The SEC passed a final rule that DeFi advocates criticize as hostile to the sector. This ruling could potentially mandate projects to register as dealers.

Wed, 07 Feb 2024, 09:49 am UTC

The United States SEC enacted rules on February 6 that will compel a broader array of market participants to register with the commission, align with a self-regulatory body, and adhere to federal securities laws and regulations.

These regulations, spanning 247 pages, mark a significant shift and could lead to increased oversight over crypto and decentralized finance (DeFi) sectors.

Redefined Terms and Broadened Scope

Proposed in 2022, these rules redefine terms like "dealer" and "government securities dealer" within the Securities Act Rules. They also clarify the phrase "as a part of a regular business," as delineated in the Securities Exchange Act of 1934.

Under these new definitions, market participants who undertake significant roles in providing liquidity within the markets could be subject to these regulations.
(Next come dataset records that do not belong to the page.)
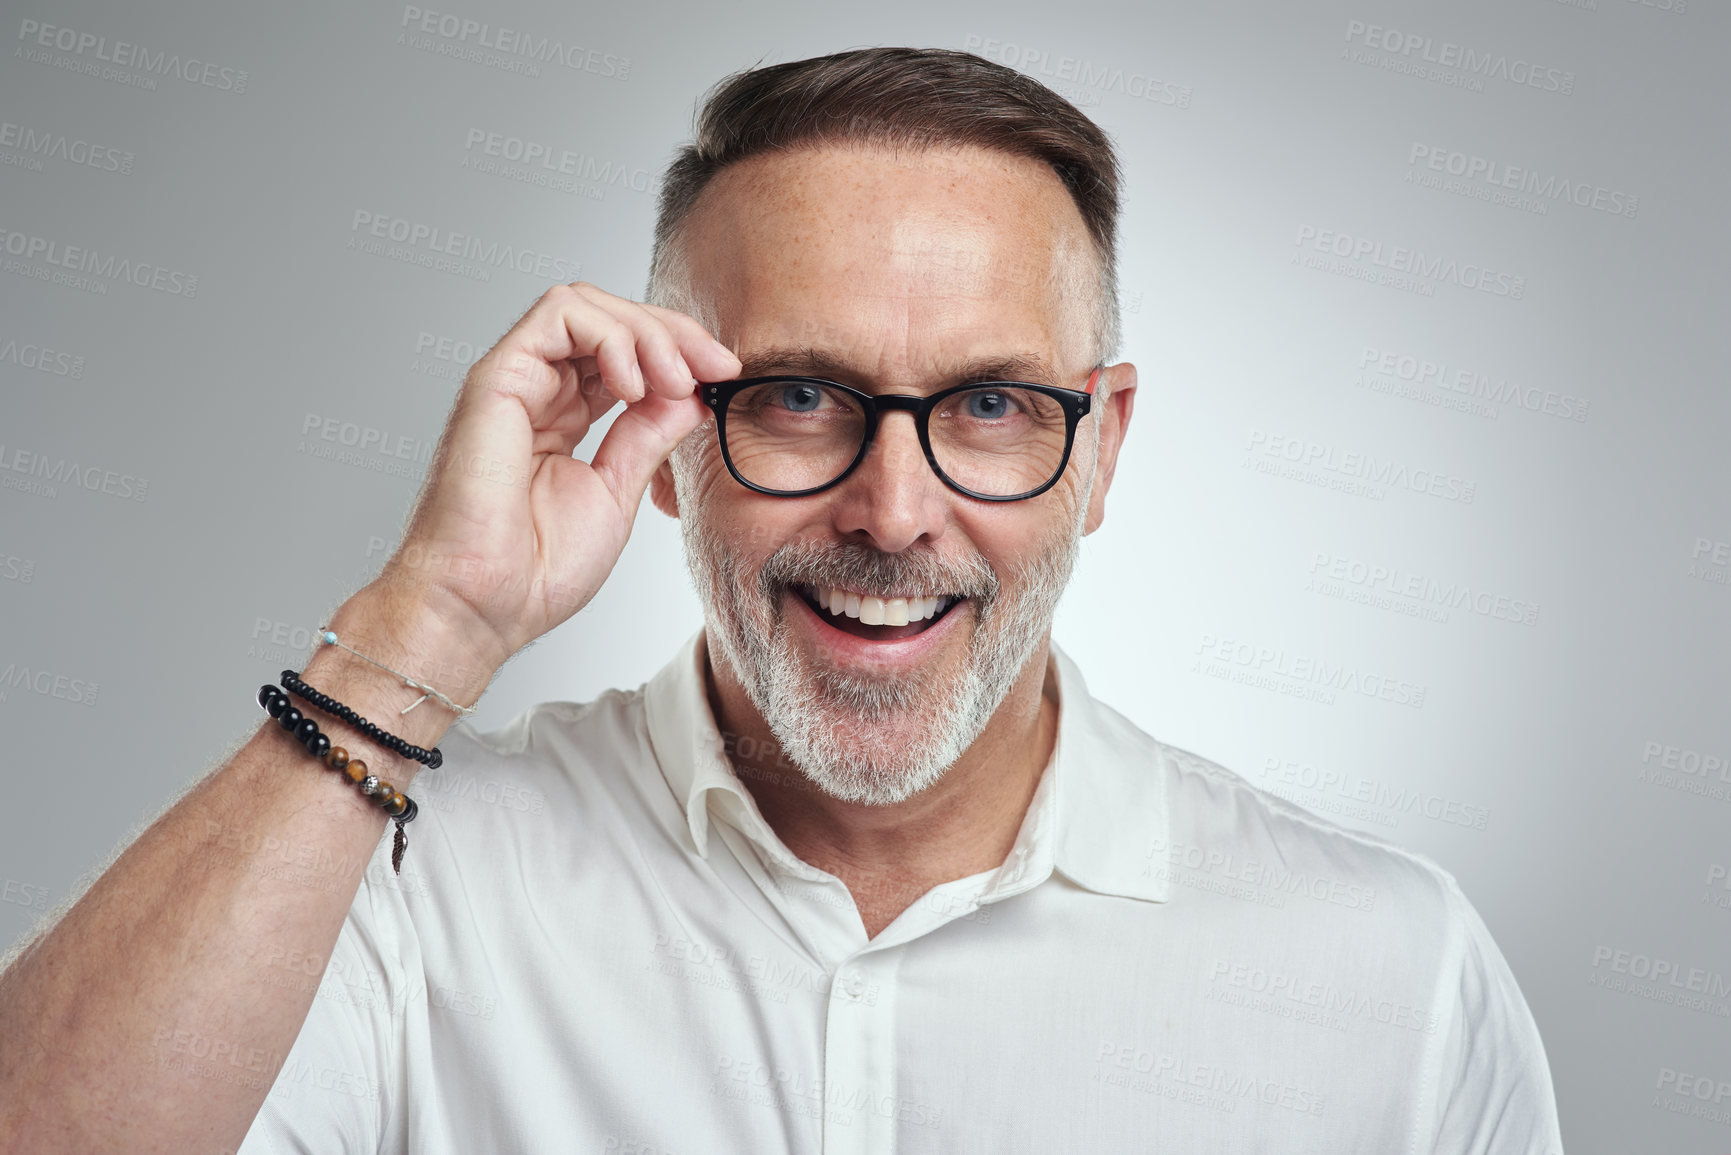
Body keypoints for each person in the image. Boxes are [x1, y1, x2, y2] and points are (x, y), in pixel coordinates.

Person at [0, 47, 1562, 1154]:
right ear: (669, 433)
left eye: (996, 408)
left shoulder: (1393, 975)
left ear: (1104, 452)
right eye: (805, 396)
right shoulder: (397, 879)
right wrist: (429, 624)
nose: (893, 512)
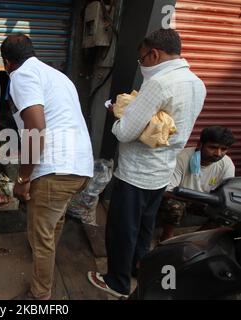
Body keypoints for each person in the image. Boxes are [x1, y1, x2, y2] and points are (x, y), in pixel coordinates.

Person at [87, 28, 207, 299]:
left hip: (136, 174)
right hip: (162, 172)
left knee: (122, 230)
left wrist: (116, 117)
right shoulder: (197, 83)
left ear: (155, 53)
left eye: (142, 59)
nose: (141, 65)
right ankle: (139, 270)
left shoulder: (159, 83)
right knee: (144, 228)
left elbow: (127, 131)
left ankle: (117, 282)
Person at [1, 33, 94, 300]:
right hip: (80, 166)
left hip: (54, 167)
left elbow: (36, 129)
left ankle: (40, 295)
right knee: (55, 219)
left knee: (41, 238)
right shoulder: (57, 76)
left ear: (8, 63)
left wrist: (23, 178)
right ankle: (46, 265)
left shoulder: (21, 75)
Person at [159, 126, 236, 241]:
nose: (218, 153)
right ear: (200, 144)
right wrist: (199, 200)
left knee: (228, 213)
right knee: (172, 205)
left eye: (223, 149)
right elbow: (166, 191)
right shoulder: (182, 157)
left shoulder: (226, 163)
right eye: (213, 147)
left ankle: (190, 240)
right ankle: (166, 238)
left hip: (206, 203)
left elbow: (227, 195)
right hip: (182, 200)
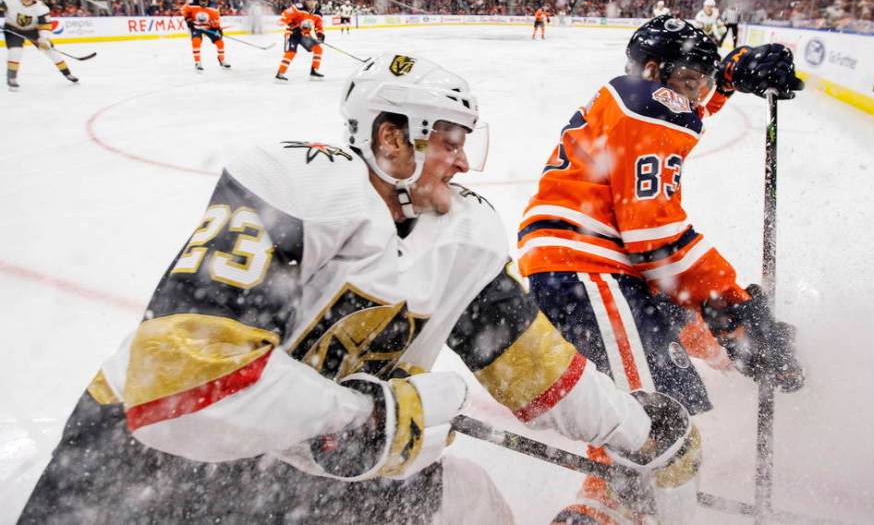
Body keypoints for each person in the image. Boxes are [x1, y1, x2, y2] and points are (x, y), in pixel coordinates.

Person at [19, 52, 702, 524]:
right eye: (449, 140)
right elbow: (178, 392)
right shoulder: (294, 186)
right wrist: (364, 419)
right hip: (142, 467)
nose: (465, 159)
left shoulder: (461, 236)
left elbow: (535, 369)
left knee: (469, 501)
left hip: (301, 475)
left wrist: (640, 434)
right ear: (390, 139)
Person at [517, 16, 806, 524]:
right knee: (651, 420)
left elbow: (674, 119)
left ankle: (738, 354)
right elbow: (656, 239)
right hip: (589, 269)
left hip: (596, 264)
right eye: (693, 82)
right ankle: (600, 509)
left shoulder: (635, 98)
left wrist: (728, 78)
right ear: (654, 70)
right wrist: (732, 304)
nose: (699, 99)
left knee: (686, 353)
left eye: (706, 84)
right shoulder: (644, 105)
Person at [2, 0, 78, 90]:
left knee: (51, 51)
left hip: (34, 30)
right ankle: (11, 78)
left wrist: (44, 38)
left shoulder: (41, 8)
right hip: (12, 29)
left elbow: (45, 25)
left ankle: (67, 73)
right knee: (15, 52)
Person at [277, 0, 325, 81]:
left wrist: (320, 35)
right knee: (291, 52)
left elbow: (319, 26)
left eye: (313, 0)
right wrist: (293, 27)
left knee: (318, 49)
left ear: (316, 2)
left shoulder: (318, 14)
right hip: (293, 34)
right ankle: (280, 73)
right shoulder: (298, 8)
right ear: (305, 1)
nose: (311, 3)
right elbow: (284, 16)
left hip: (304, 36)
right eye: (309, 0)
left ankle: (314, 71)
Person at [181, 0, 230, 72]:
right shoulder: (192, 3)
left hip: (209, 27)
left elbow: (216, 18)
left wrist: (218, 28)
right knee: (196, 42)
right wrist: (188, 21)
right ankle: (197, 62)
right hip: (196, 27)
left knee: (220, 42)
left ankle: (222, 59)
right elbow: (184, 11)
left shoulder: (213, 5)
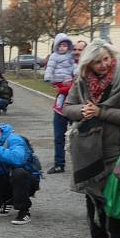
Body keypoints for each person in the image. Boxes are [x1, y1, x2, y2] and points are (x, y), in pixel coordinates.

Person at [63, 40, 120, 238]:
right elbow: (66, 108)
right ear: (88, 64)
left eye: (106, 59)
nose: (103, 64)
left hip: (115, 147)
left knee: (113, 196)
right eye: (97, 62)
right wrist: (82, 110)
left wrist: (101, 112)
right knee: (92, 196)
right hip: (87, 147)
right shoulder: (81, 80)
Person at [44, 34, 77, 174]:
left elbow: (77, 80)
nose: (77, 52)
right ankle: (59, 163)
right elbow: (50, 68)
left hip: (75, 105)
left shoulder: (75, 62)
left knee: (76, 135)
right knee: (59, 135)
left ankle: (80, 164)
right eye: (61, 45)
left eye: (66, 45)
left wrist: (66, 86)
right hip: (61, 104)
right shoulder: (54, 57)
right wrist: (51, 80)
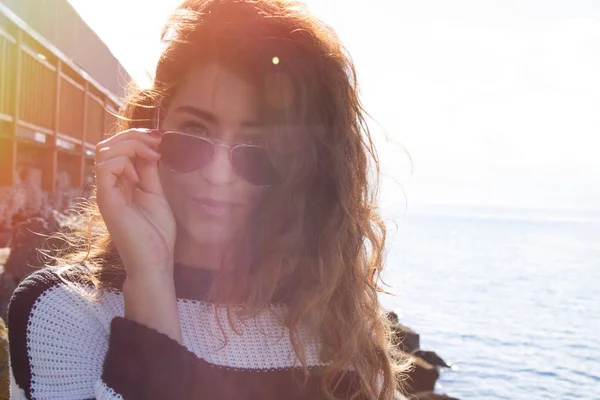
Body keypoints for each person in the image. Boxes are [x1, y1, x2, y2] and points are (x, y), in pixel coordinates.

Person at [7, 0, 411, 399]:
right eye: (194, 133)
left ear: (303, 168)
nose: (219, 176)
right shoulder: (64, 312)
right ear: (154, 126)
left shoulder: (333, 324)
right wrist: (150, 279)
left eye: (258, 146)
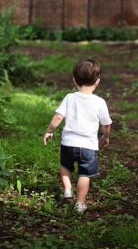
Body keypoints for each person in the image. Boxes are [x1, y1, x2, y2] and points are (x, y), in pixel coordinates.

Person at [43, 59, 112, 213]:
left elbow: (58, 117)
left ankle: (68, 189)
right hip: (88, 147)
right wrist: (106, 137)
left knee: (65, 166)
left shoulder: (69, 97)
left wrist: (49, 131)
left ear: (74, 80)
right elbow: (106, 124)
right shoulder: (100, 102)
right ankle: (80, 204)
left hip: (68, 143)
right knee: (85, 174)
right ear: (97, 82)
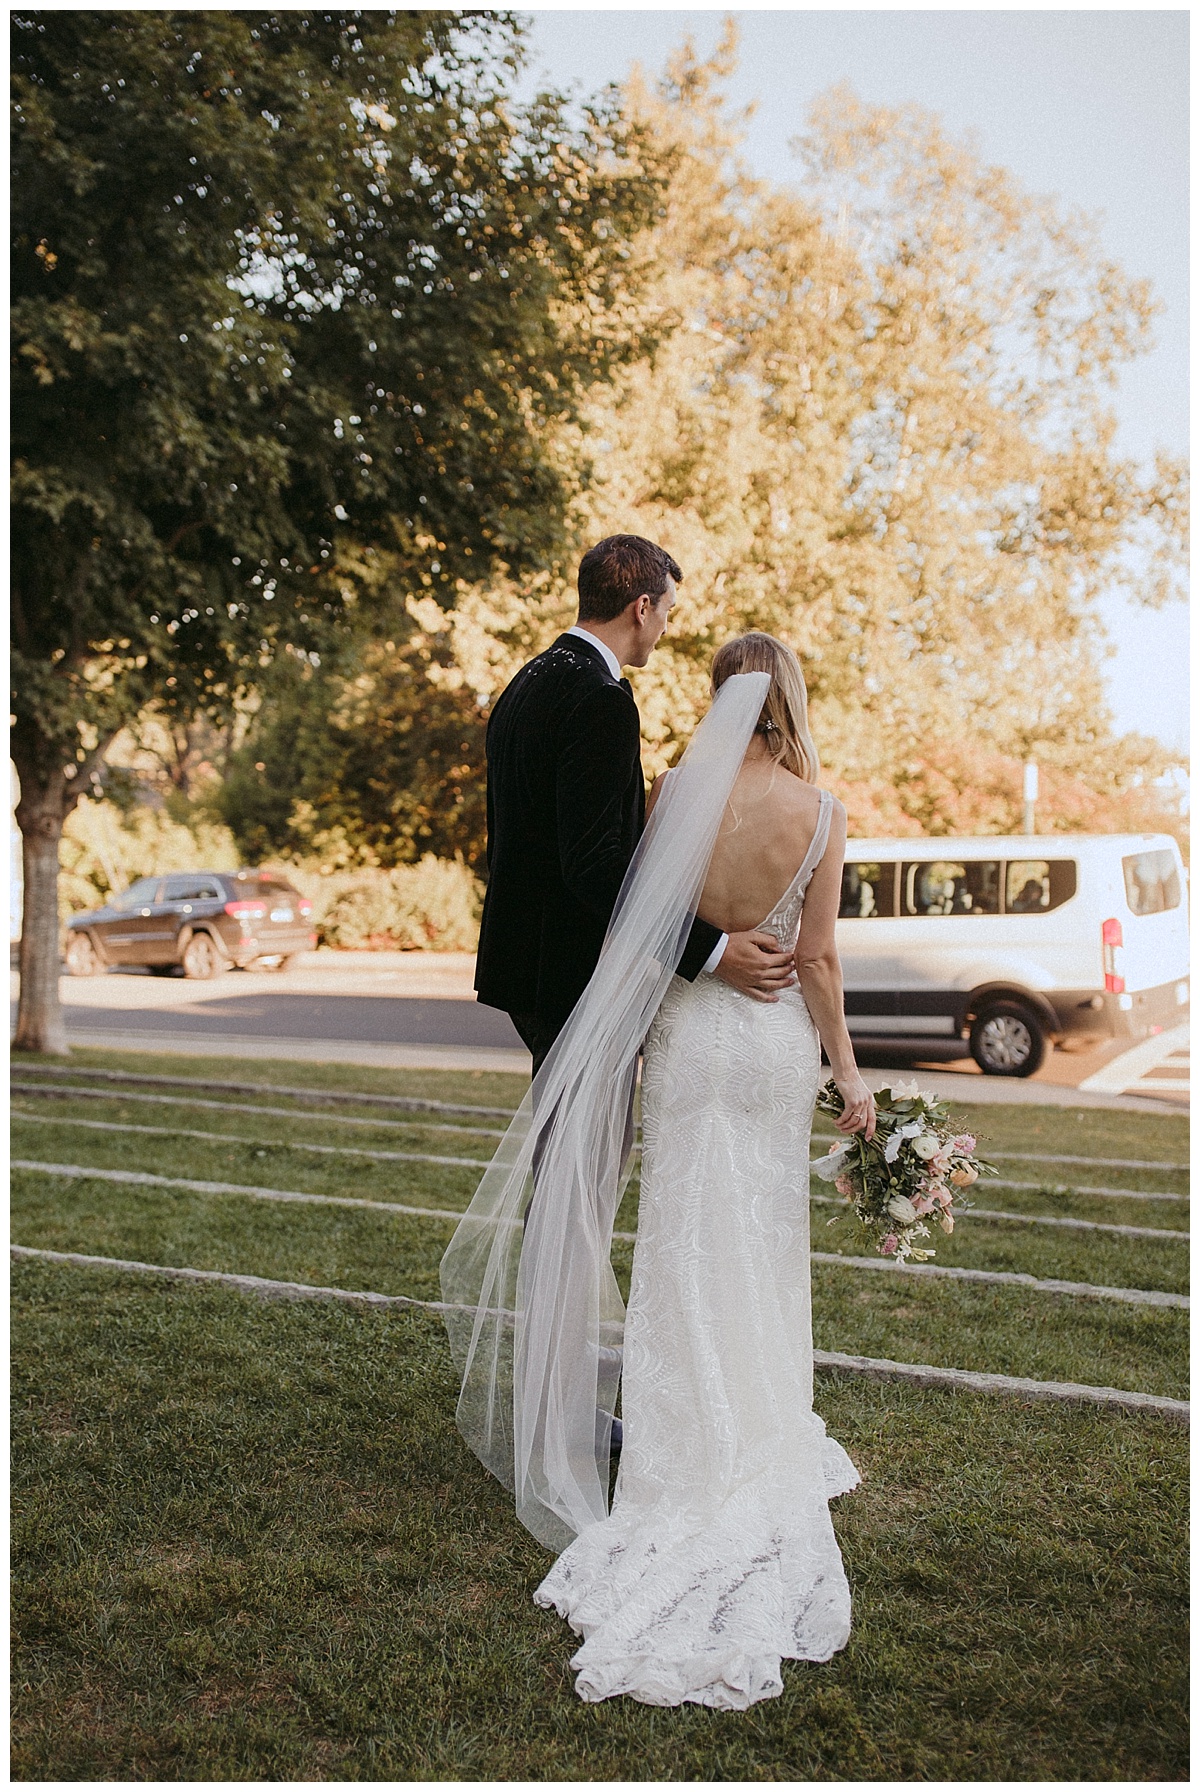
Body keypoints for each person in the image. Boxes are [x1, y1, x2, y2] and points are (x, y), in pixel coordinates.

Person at [441, 627, 875, 1712]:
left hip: (687, 1039)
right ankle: (761, 1422)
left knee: (678, 1232)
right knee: (765, 1242)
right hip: (772, 1047)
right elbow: (817, 959)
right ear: (793, 700)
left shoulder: (674, 788)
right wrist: (850, 1074)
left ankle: (676, 1449)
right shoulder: (822, 813)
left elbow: (640, 923)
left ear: (724, 699)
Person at [473, 535, 799, 1074]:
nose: (667, 627)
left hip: (524, 958)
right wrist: (712, 951)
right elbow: (595, 867)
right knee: (583, 1156)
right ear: (641, 608)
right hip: (573, 967)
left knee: (565, 1152)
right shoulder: (601, 698)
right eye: (668, 609)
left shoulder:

For instance, a dealer, as per the new definitions, might demonstrate "trading interest that is at or near the best available prices on both sides of the market for the same security" or generate revenue "primarily from capturing bid-ask spreads, by buying at the bid and selling at the offer, or from capturing any incentives offered by trading venues to liquidity-supplying trading interest."

The new rules' applicability is stipulated, with dealers required to possess or control $50 million to fall under its purview.

Contentious Reception and Political Divide

The adoption of these rules transpired through a party-line vote, with the two Republican SEC members voting against them. While the 2022 proposed rule did not directly address crypto except for a single footnote in its 194-page document, it triggered objections from the crypto industry and pro-crypto politicians. In the final rule, an entire section is dedicated to crypto.

According to Coin Telegraph, in support of the rule changes, Commissioner Caroline Crenshaw highlighted the need to address existing loopholes, stating, "There is a clear loophole here: market participants with a significant share of market volume are engaging in activities like those performed by dealers, without being registered as dealers."

Future Implementation and Regulatory Impact

According to Coin Desk, the new rules are slated to come into effect 60 days after their publication in the Federal Register. This move signifies a significant regulatory shift that could reshape the landscape for various market participants, including those in the crypto and DeFi sectors.